Une ovation debout d'une large part de l'hémicycle a salué cette adoption par 337 voix contre 32, au terme d'un débat tendu avec la droite et l'extrême droite qui avaient déposé des centaines d'amendements, parfois sans rapport avec le sujet.
C'est une «victoire historique pour les femmes en France et dans le monde», s'est réjouie la cheffe de file des Insoumis, Mathilde Panot, qui portait ce texte en tête de liste de la «niche parlementaire» de LFI, une journée permettant au groupe de fixer l'ordre du jour à l'Assemblée.
Marche arrière sur l'interdiction de la corrida
Les Insoumis ont décidé de retirer au dernier moment leur proposition inflammable d'interdiction totale de la corrida, qui avait fait l'objet comme celui sur l'IVG du dépôt de centaines d'amendements dénoncés comme une «obstruction anti-démocratique».
L'objectif de la constitutionnalisation du droit à l'avortement est de «se prémunir d'une régression» pour les femmes, comme récemment aux États-Unis ou parfois en Europe, a plaidé Mathilde Panot, dédiant le vote aux «Américaines, Polonaises et Hongroises», dont les droits sont «entravés».
Le texte adopté jeudi tient en une phrase, à insérer dans la loi suprême: «La loi garantit l'effectivité et l'égal accès au droit à l'interruption volontaire de grossesse.»
Il est le fruit d'une réécriture de la proposition initiale des Insoumis, au terme d'un travail transpartisan qui a réuni, chose rare, des élus LFI et du camp présidentiel.
Un texte qui a bien évolué
«Nous honorons le travail parlementaire par ce vote», a souligné le député Modem Erwan Balanant, l'un des artisans de ce «dépassement des clivages». «Mais le combat n'est pas fini», a-t-il ajouté, en référence à l'aval qui reste à obtenir du Sénat, loin d'être acquis après un vote négatif en octobre.
Aurore Bergé, cheffe de file des députés Renaissance, a décidé de retirer son propre texte sur le sujet.
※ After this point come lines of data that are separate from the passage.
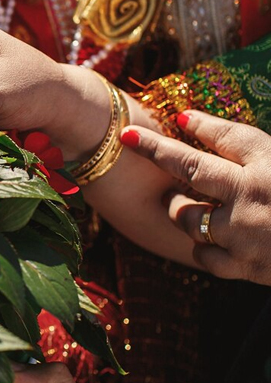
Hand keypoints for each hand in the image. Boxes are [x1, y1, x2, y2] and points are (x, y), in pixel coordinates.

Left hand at [120, 110, 270, 285]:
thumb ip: (249, 148)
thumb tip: (197, 122)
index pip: (228, 135)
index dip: (203, 123)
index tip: (179, 115)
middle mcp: (253, 194)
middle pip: (189, 167)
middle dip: (155, 150)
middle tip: (130, 140)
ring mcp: (245, 232)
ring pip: (187, 216)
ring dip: (185, 209)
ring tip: (196, 206)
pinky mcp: (245, 266)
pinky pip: (203, 254)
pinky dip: (205, 247)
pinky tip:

Devant les députés, elle a livré un témoignage émouvant, racontant que sa mère avait eu recours à un avortement qui ne s'est «pas très bien passé», «dans un moment où c'était illégal dans notre pays».
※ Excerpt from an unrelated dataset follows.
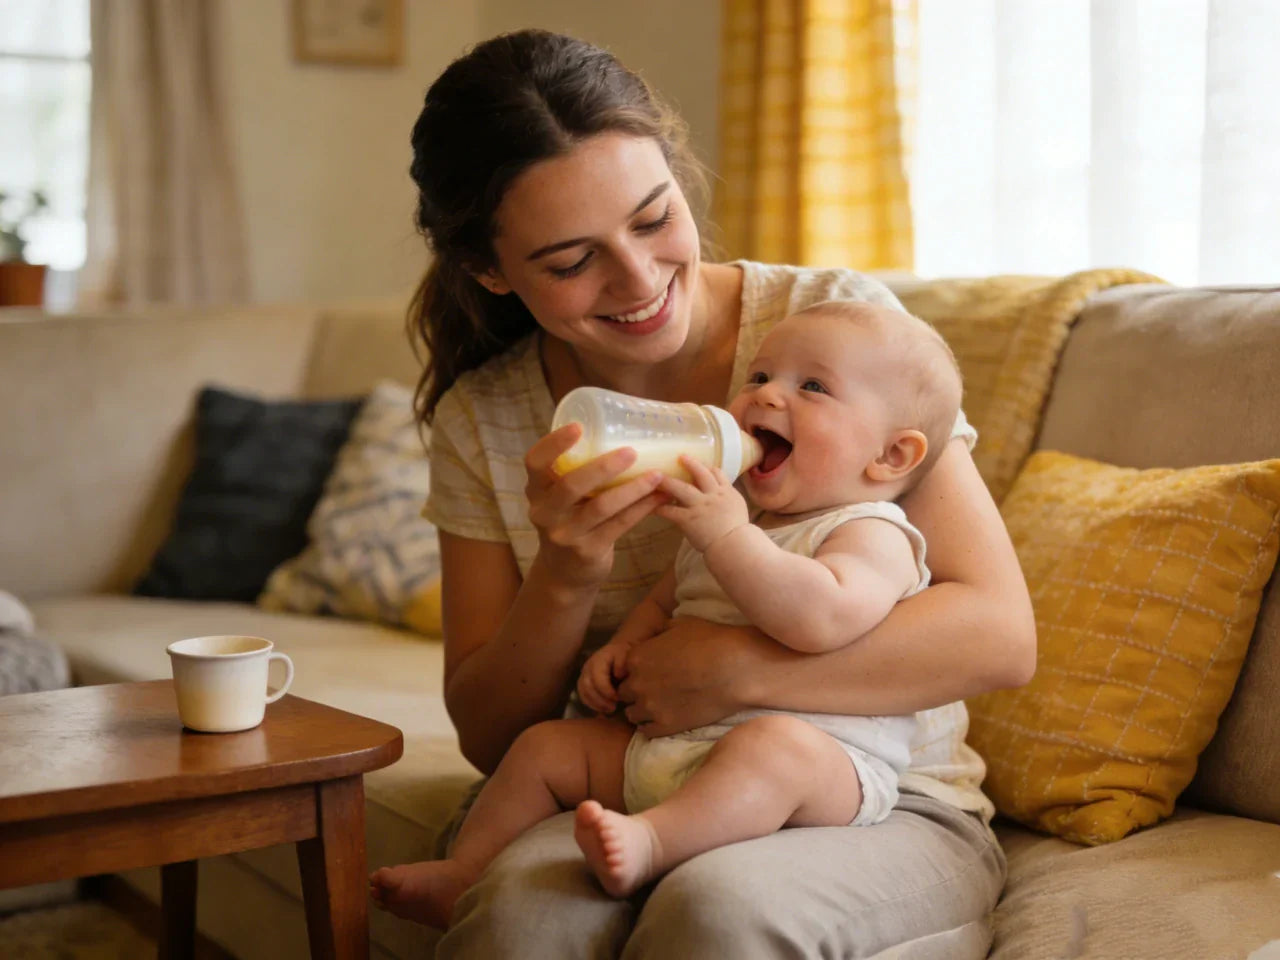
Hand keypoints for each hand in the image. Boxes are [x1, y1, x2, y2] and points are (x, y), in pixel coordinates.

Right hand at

L'écriture du texte a évolué lors des débats pour répondre à certaines réticences: la proposition initiale des Insoumis mentionnait le droit à la contraception, et sa formulation faisait craindre à certains l'instauration d'un droit à l'avortement sans limites.
Droit non «inconditionnel» selon le Rassemblement national
Quoi qu'il en soit, Mathilde Panot, comme de nombreux députés, a exhorté le gouvernement à présenter son propre projet de loi pour constitutionnaliser l'IVG.
Un texte venant du gouvernement devrait lui aussi obtenir l'aval du Sénat, mais, contrairement à une proposition d'initiative parlementaire, il ne nécessiterait pas d'être soumis en fin de course à un référendum. Une épreuve redoutée, tant elle pourrait, craignent certains, mobiliser les réseaux anti-avortement.
Les débats ont duré de longues heures, alors qu'au sein du groupe LR, montaient au front les membres de l'Entente parlementaire pour la famille, favorables à un «équilibre» entre «liberté de la femme» et «protection de la vie à naître».
Le groupe RN, dont des membres ont eu des positions hostiles à l'avortement, ont défendu des arguments comparables. «Pas un seul mouvement politique représentatif» n'est contre l'avortement, mais ce droit n'est pas «inconditionnel», avait fait valoir Marine Le Pen, absente au moment du vote, en référence aux délais pour l'IVG et à la clause de conscience des médecins.
L'ombre de l'affaire Quatennens
Des «prétextes» pour «ne pas dire que vous êtes contre l'avortement», leur a lancé Mathilde Panot, qui a dénoncé, comme le Garde des Sceaux Eric Dupond-Moretti, l'«obstruction parlementaire» de la droite et de l'extrême droite avec leurs centaines d'amendements, parfois sans lien avec le sujet.
LR et RN se sont finalement partagés entre pour, contre et abstention.
La séance a connu des pics de tension concernant le député LFI Adrien Quatennens, accusé de violences conjugales par son épouse. Une affaire que ne se sont pas privés d'évoquer les adversaires des Insoumis dans l'hémicycle. Le «combat» pour la «défense des droits des femmes» ne «souffre aucune compromission», a lancé Sarah Tanzilli (Renaissance).